* Problem to work on *
Where a picture appears, skip it; print everything else in the records exactly as it stands.

##### Extracted records

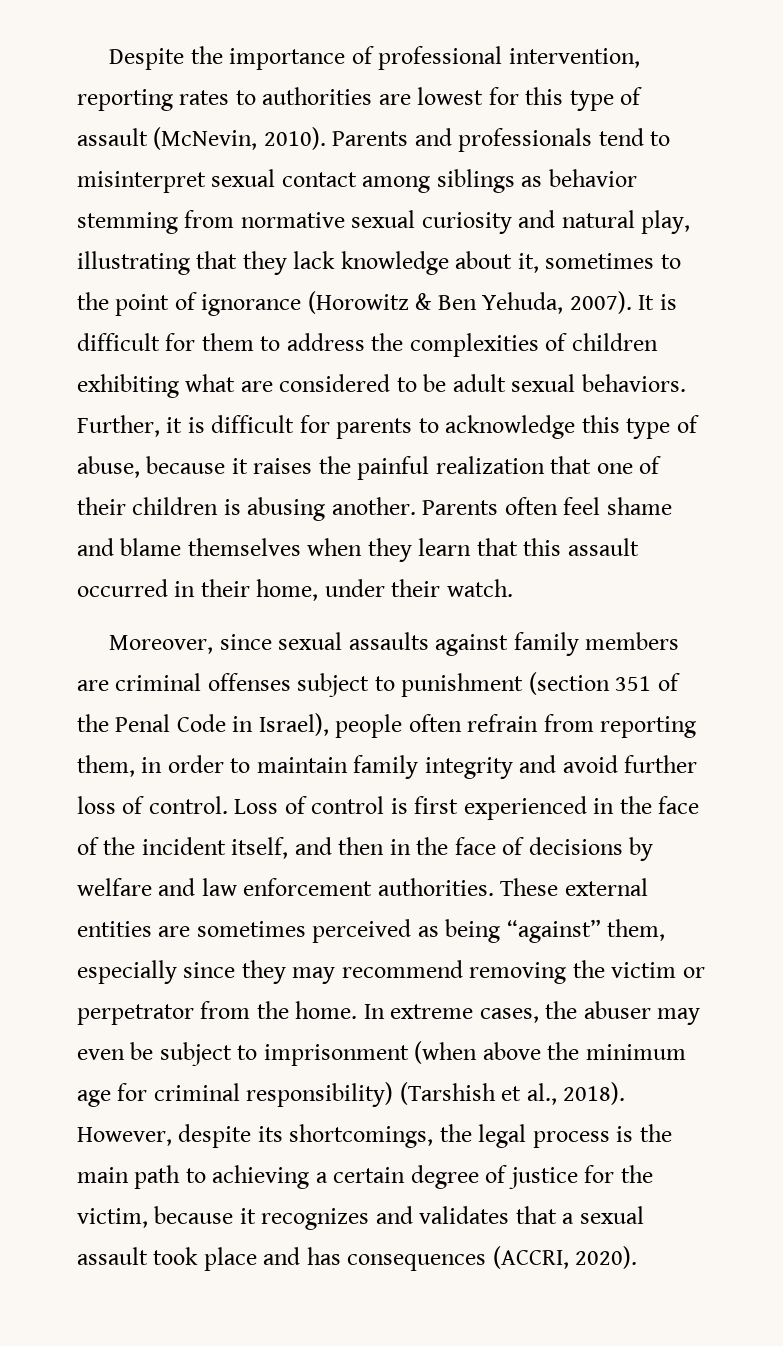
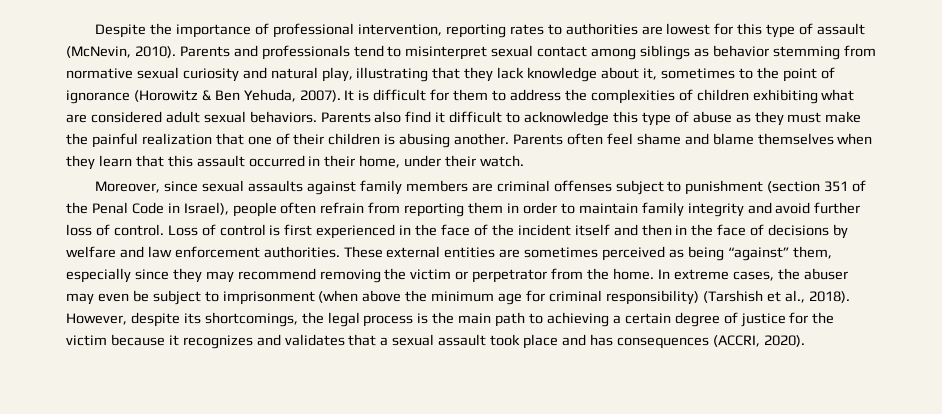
[396,374,447,392] to be -> (162, 117) none
[77,415,413,439] Further, it is difficult for parents -> [320,111,503,123] Parents also find it difficult
[77,456,313,478] abuse, because it raises -> [692,111,862,126] abuse as they must make
[77,755,135,777] them, -> [468,202,504,214] them
[231,837,289,859] itself, -> [574,224,610,236] itself
[77,1208,148,1228] victim, -> [66,335,107,346] victim

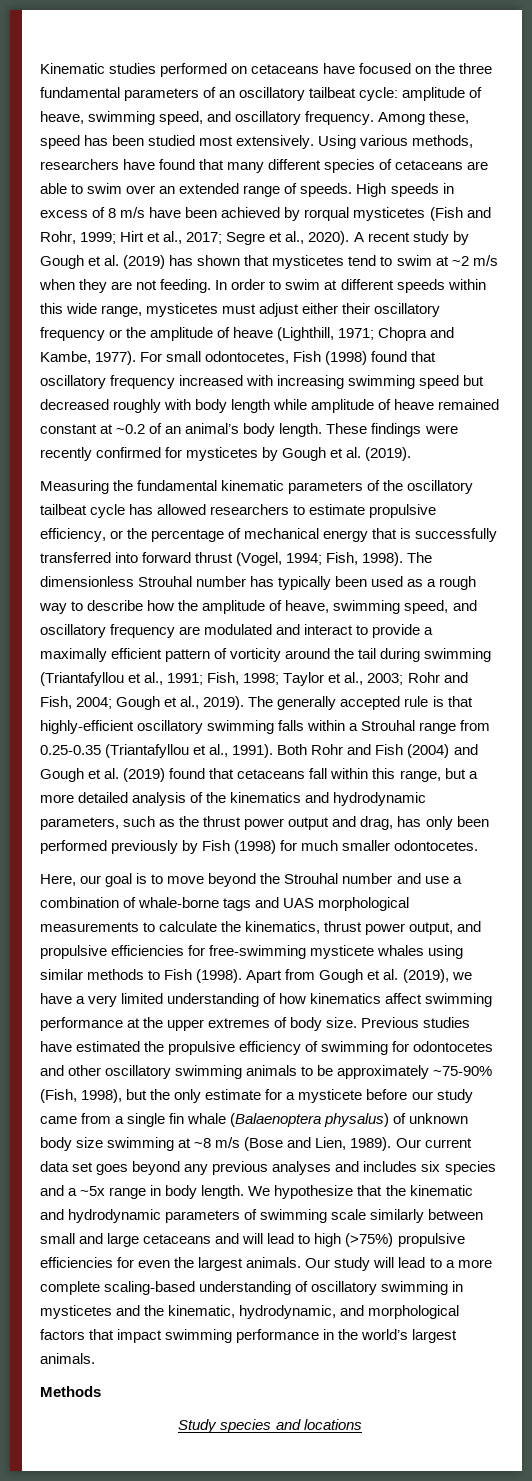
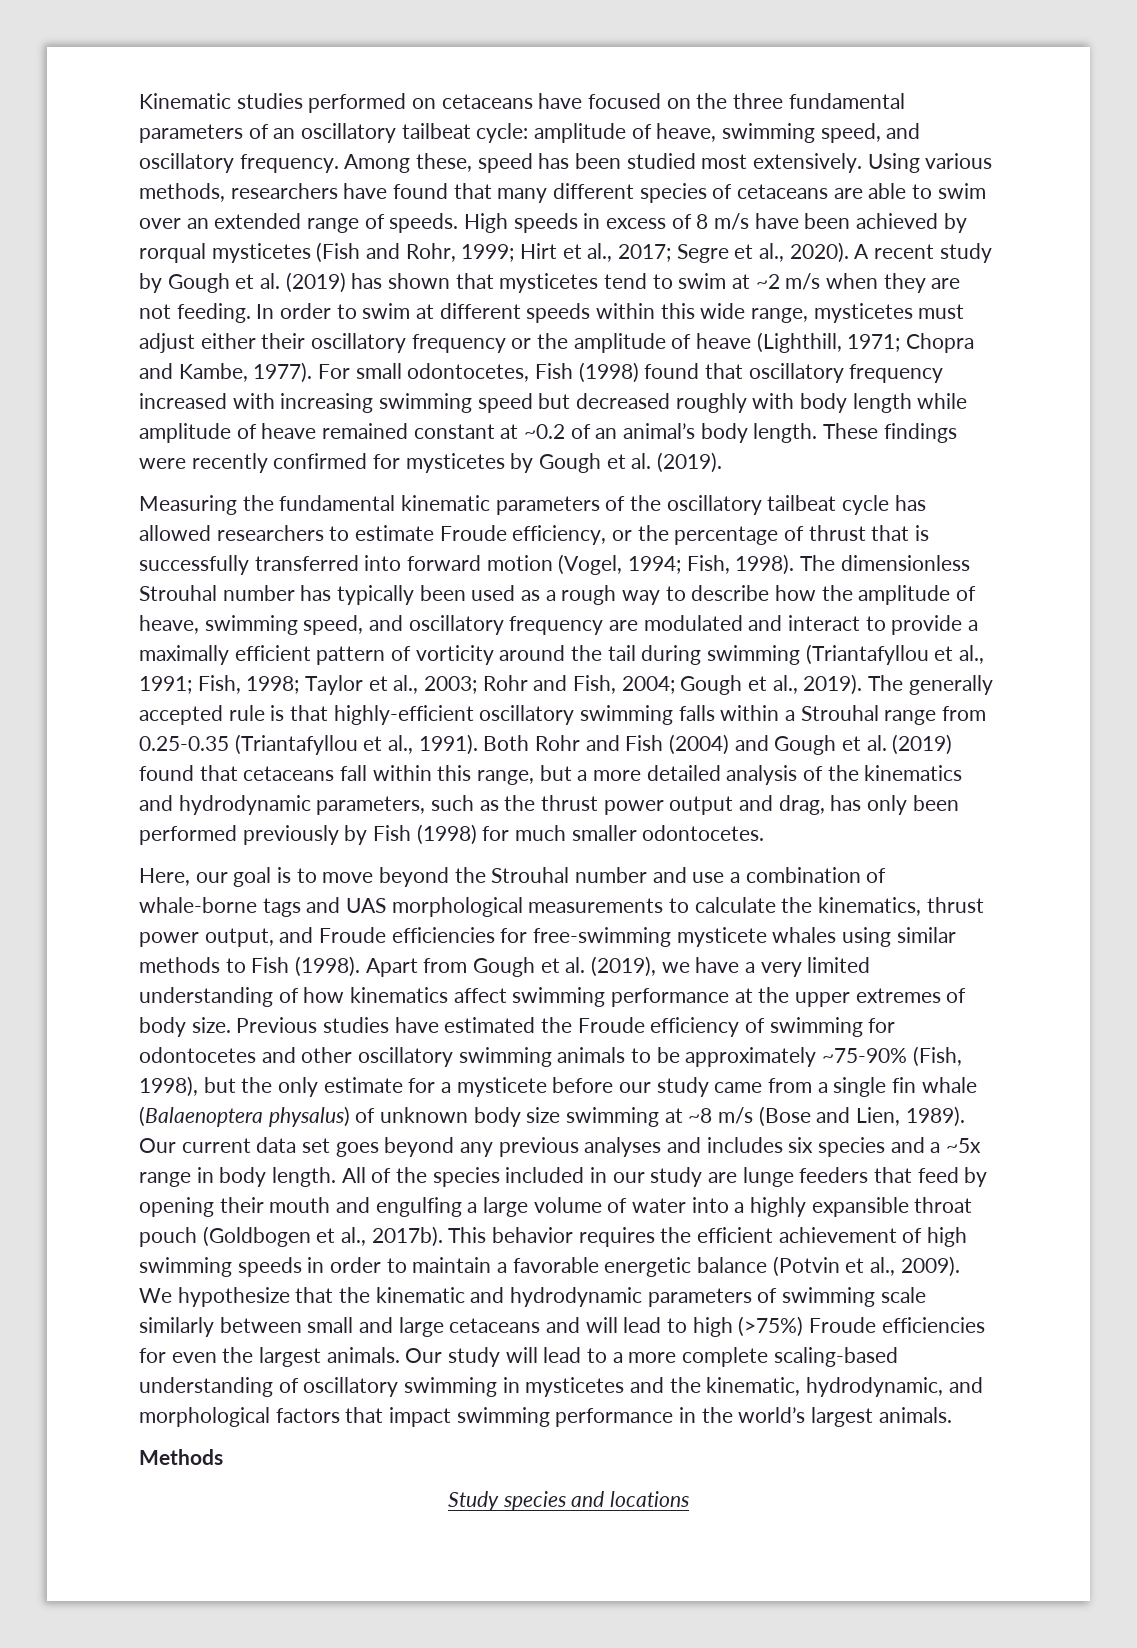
[369,504,437,518] propulsive -> [439,525,507,541] Froude
[244,528,369,542] mechanical energy -> [808,525,866,541] thrust
[195,552,234,563] thrust -> [486,555,553,571] motion
[40,945,107,959] propulsive -> [319,927,387,943] Froude
[168,1041,236,1055] propulsive -> [577,1017,645,1033] Froude
(245, 1192) none -> [341,1167,988,1187] [139,1197,973,1217] [139,1226,968,1247] [139,1256,960,1277] All of the species included in our study are lunge feeders that feed by opening their mouth and engulfing a large volume of water into a highly expansible throat pouch (Goldbogen et al., 2017b). This behavior requires the efficient achievement of high swimming speeds in order to maintain a favorable energetic balance (Potvin et al., 2009).
[397,1233,465,1247] propulsive -> [809,1317,877,1333] Froude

##########

* Reply *
[396,374,447,392] to be -> (162, 117) none
[77,415,413,439] Further, it is difficult for parents -> [320,111,503,123] Parents also find it difficult
[77,456,313,478] abuse, because it raises -> [692,111,862,126] abuse as they must make
[77,755,135,777] them, -> [468,202,504,214] them
[231,837,289,859] itself, -> [574,224,610,236] itself
[77,1208,148,1228] victim, -> [66,335,107,346] victim

[369,504,437,518] propulsive -> [439,525,507,541] Froude
[244,528,369,542] mechanical energy -> [808,525,866,541] thrust
[195,552,234,563] thrust -> [486,555,553,571] motion
[40,945,107,959] propulsive -> [319,927,387,943] Froude
[168,1041,236,1055] propulsive -> [577,1017,645,1033] Froude
(245, 1192) none -> [341,1167,988,1187] [139,1197,973,1217] [139,1226,968,1247] [139,1256,960,1277] All of the species included in our study are lunge feeders that feed by opening their mouth and engulfing a large volume of water into a highly expansible throat pouch (Goldbogen et al., 2017b). This behavior requires the efficient achievement of high swimming speeds in order to maintain a favorable energetic balance (Potvin et al., 2009).
[397,1233,465,1247] propulsive -> [809,1317,877,1333] Froude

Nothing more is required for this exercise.